Reproduce the lines below verbatim, leaving out the pictures.

:::::

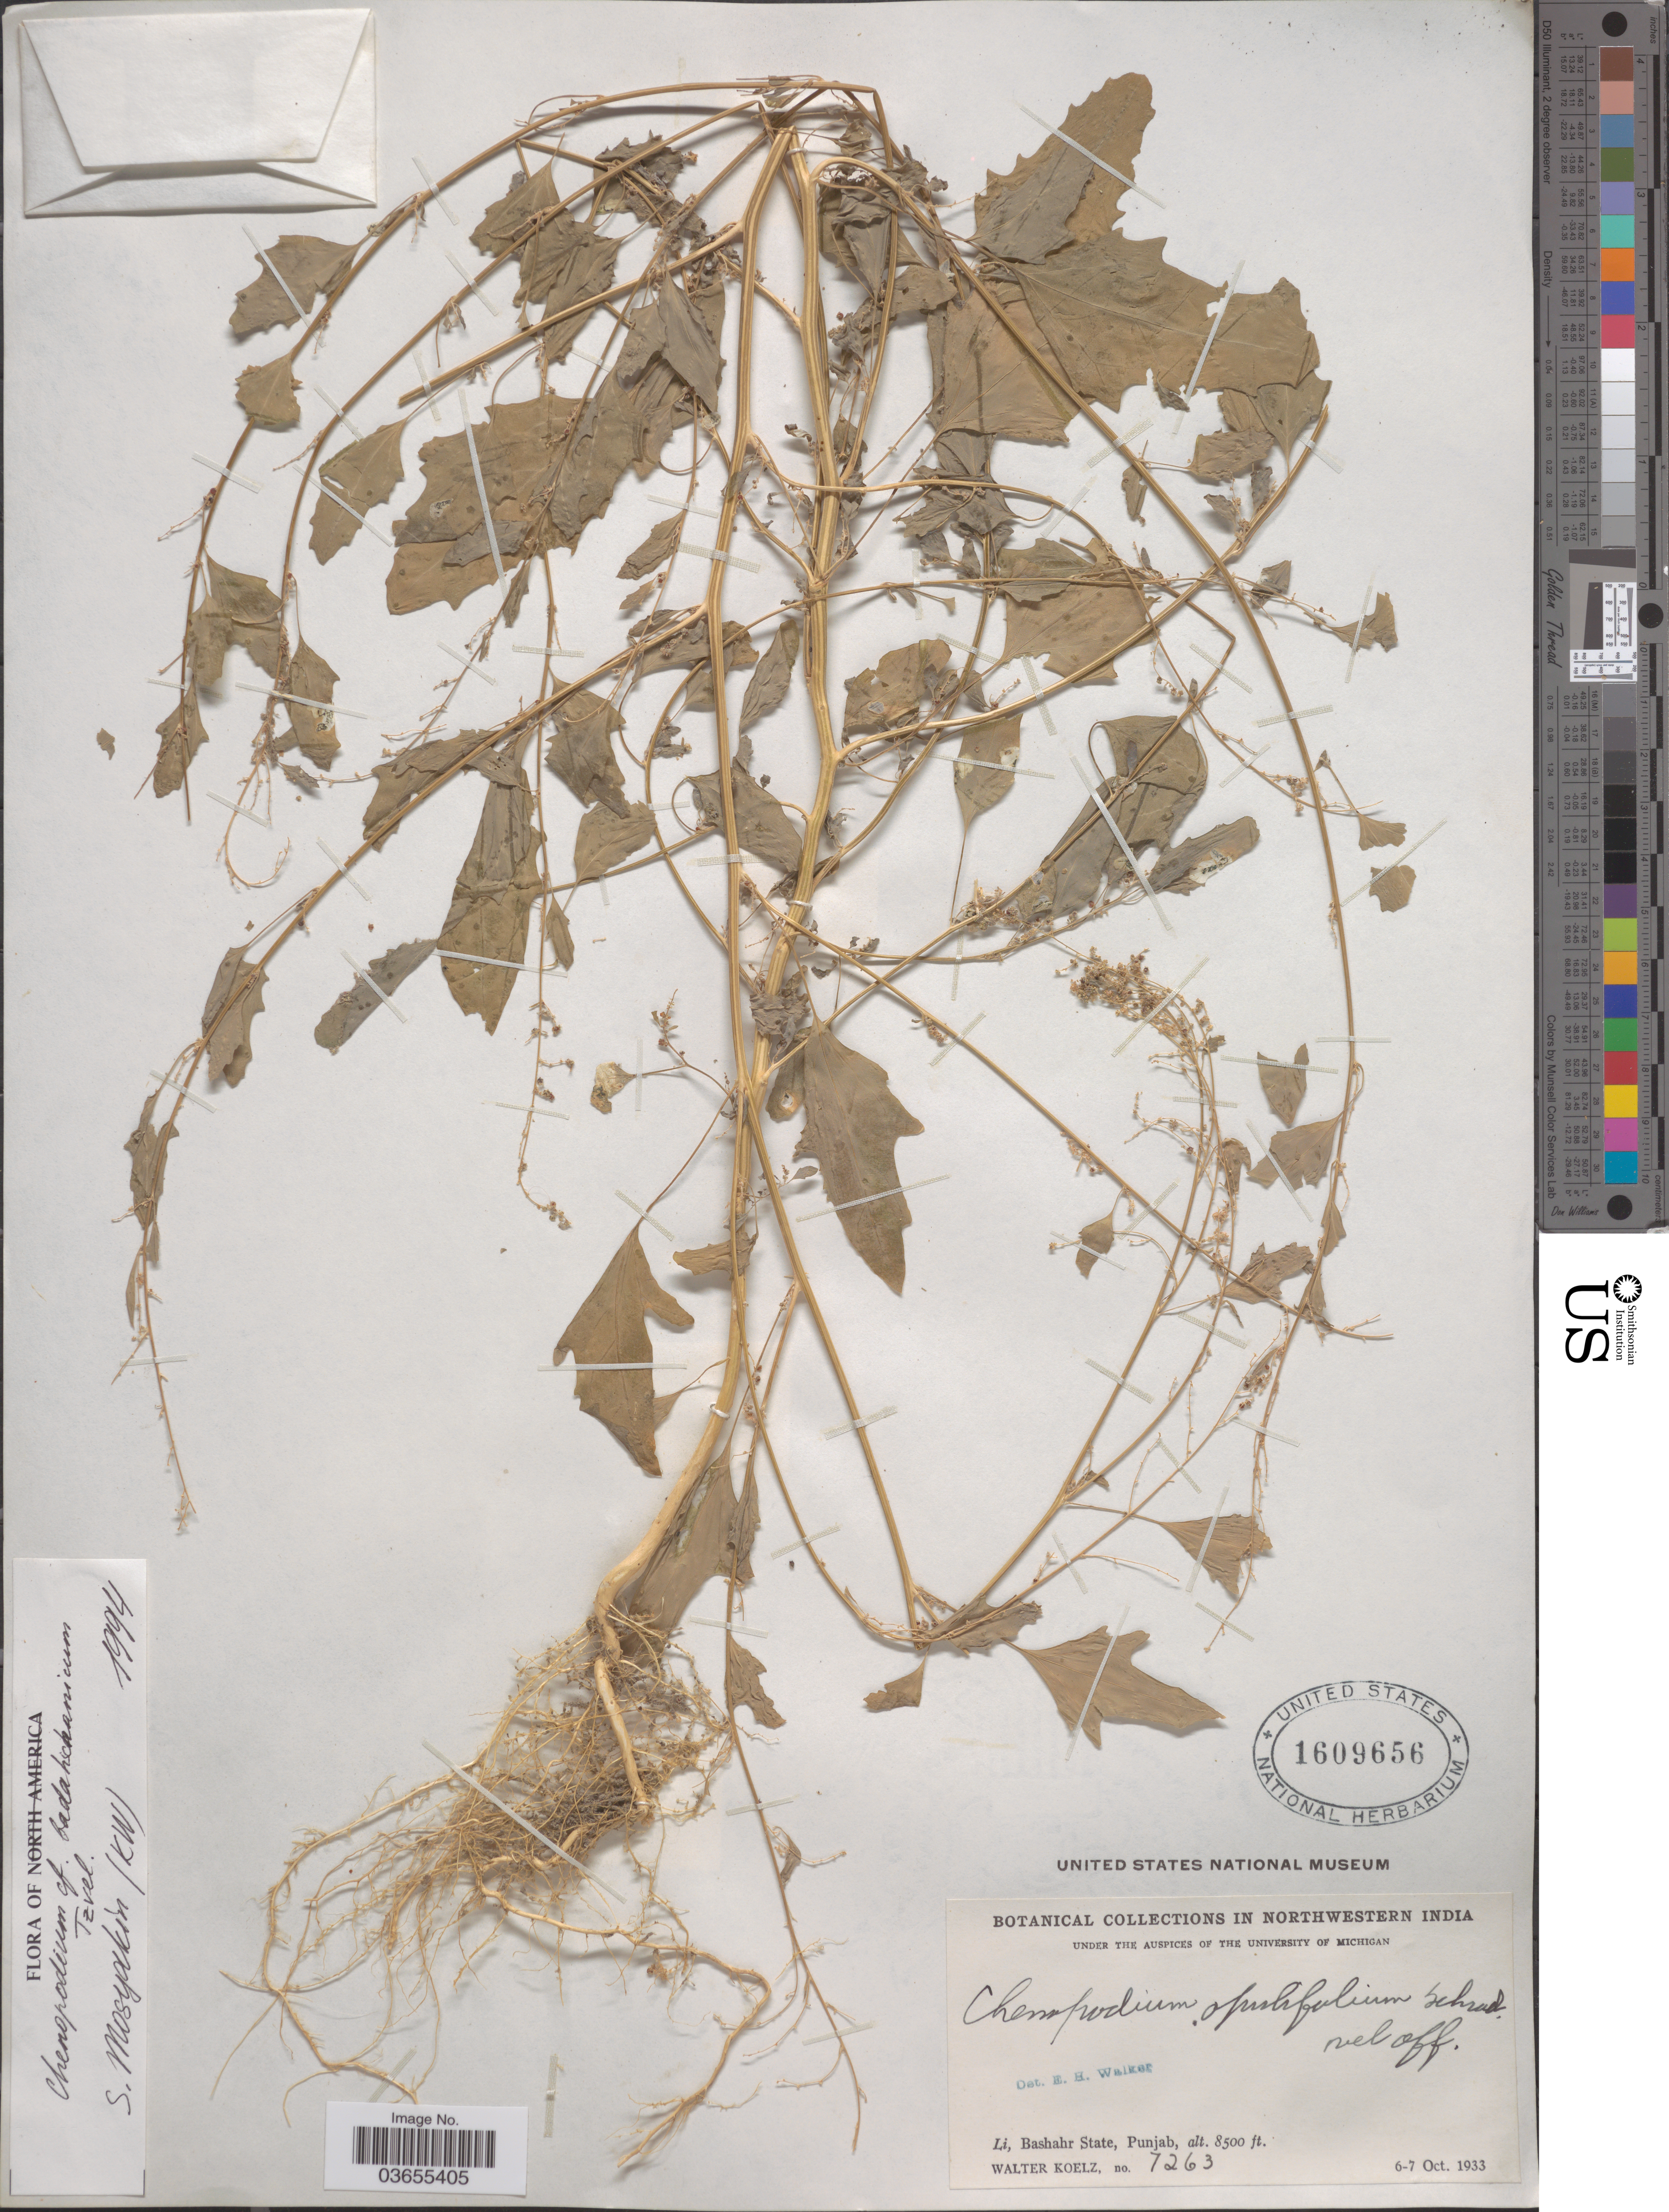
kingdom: Plantae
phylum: Tracheophyta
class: Magnoliopsida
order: Caryophyllales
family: Amaranthaceae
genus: Chenopodium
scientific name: Chenopodium badachschanicum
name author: Tzvelev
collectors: W. N. Koelz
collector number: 7263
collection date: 1933-10-06/1933-10-07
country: India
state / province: Punjab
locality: Northwestern India. Li, Bashahr State.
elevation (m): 2591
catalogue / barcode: US 1609656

:::::

Final result
kingdom: Plantae
phylum: Tracheophyta
class: Magnoliopsida
order: Caryophyllales
family: Amaranthaceae
genus: Chenopodium
scientific name: Chenopodium badachschanicum
name author: Tzvelev
collectors: W. N. Koelz
collector number: 7263
collection date: 1933-10-06/1933-10-07
country: India
state / province: Punjab
locality: Northwestern India. Li, Bashahr State.
elevation (m): 2591
catalogue / barcode: US 1609656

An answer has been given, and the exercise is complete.